First United States rice shipment for market sale arrives in South Korea

The first shipment of U.S. rice for direct sale to consumers arrived in South Korea Thursday amid farmer protests against foreign rice imports.

The shipment comes as part of a 2004 agreement that South Korea signed with the United States , China , Thailand and six other rice-producing countries, to gradually open up its rice market.

About 13,000 tons of American rice arrived at the port of Busan, South Korea's second largest city about 450 kilometers (280 miles) south of Seoul, early Thursday, according to the Agriculture and Forest Ministry.

South Korean farmers strongly oppose opening the country's rice market and have held violent rallies in protest, claiming they are already heavily indebted and that their plight would worsen if cheaper foreign rice floods into the country.
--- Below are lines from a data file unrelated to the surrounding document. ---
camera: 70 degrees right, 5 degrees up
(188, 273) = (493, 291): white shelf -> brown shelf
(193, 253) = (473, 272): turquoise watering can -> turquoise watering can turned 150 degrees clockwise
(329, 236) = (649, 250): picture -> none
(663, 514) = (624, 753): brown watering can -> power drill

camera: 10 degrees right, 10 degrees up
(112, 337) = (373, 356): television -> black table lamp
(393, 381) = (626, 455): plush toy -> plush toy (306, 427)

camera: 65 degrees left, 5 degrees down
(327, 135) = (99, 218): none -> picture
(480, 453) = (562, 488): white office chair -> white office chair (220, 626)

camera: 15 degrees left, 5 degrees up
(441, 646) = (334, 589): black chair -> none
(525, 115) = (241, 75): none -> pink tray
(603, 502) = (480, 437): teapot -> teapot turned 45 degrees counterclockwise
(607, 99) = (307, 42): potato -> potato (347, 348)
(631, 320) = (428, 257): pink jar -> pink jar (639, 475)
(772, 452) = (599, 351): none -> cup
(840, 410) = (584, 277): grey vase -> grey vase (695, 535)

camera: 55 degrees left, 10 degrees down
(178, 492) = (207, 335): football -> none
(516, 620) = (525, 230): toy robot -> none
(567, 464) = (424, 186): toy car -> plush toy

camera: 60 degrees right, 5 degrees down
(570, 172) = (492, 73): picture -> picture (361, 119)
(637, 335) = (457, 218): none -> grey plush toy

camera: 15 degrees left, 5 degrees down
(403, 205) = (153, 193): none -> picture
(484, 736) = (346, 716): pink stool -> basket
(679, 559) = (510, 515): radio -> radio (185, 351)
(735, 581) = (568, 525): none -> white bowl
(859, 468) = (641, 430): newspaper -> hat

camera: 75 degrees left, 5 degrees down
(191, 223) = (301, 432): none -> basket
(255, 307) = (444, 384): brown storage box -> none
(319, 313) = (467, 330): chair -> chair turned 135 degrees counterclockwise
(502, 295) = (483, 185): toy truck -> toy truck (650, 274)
About 100 farmers staged an overnight rally outside the Busan port to protest the U.S. rice arrival. They briefly scuffled with riot police as they attempted to enter the port to disrupt its unloading, according to South Korea 's Yonhap news agency. No injuries were reported.

South Korea began importing rice from the U.S. and other countries on a limited basis in 1995. But until now all imports have been used at food-processing factories to make products such as rice crackers, not sold directly to consumers.

The U.S. rice will be on market early next month after quarantine and customs clearance, the ministry said.

The 2004 deal calls for South Korea to gradually double its current 4 percent limit on rice imports by 2014, and eventually fully open the market with tariffs still allowed. Parliament endorsed the agreement in November after delays due to farmer protests.

In Donghae, a port city about 280 kilometers (174 miles) east of Seoul, about eight farmers forcefully boarded a Vietnamese cargo ship and staged protests as it was unloading Chinese rice, but all of them were taken away by police, the ministry said.

Two farmers lost their lives during clashes with riot police last year. President Roh Moo-hyun apologized publicly and the country's police chief resigned to take responsibility, reports the AP.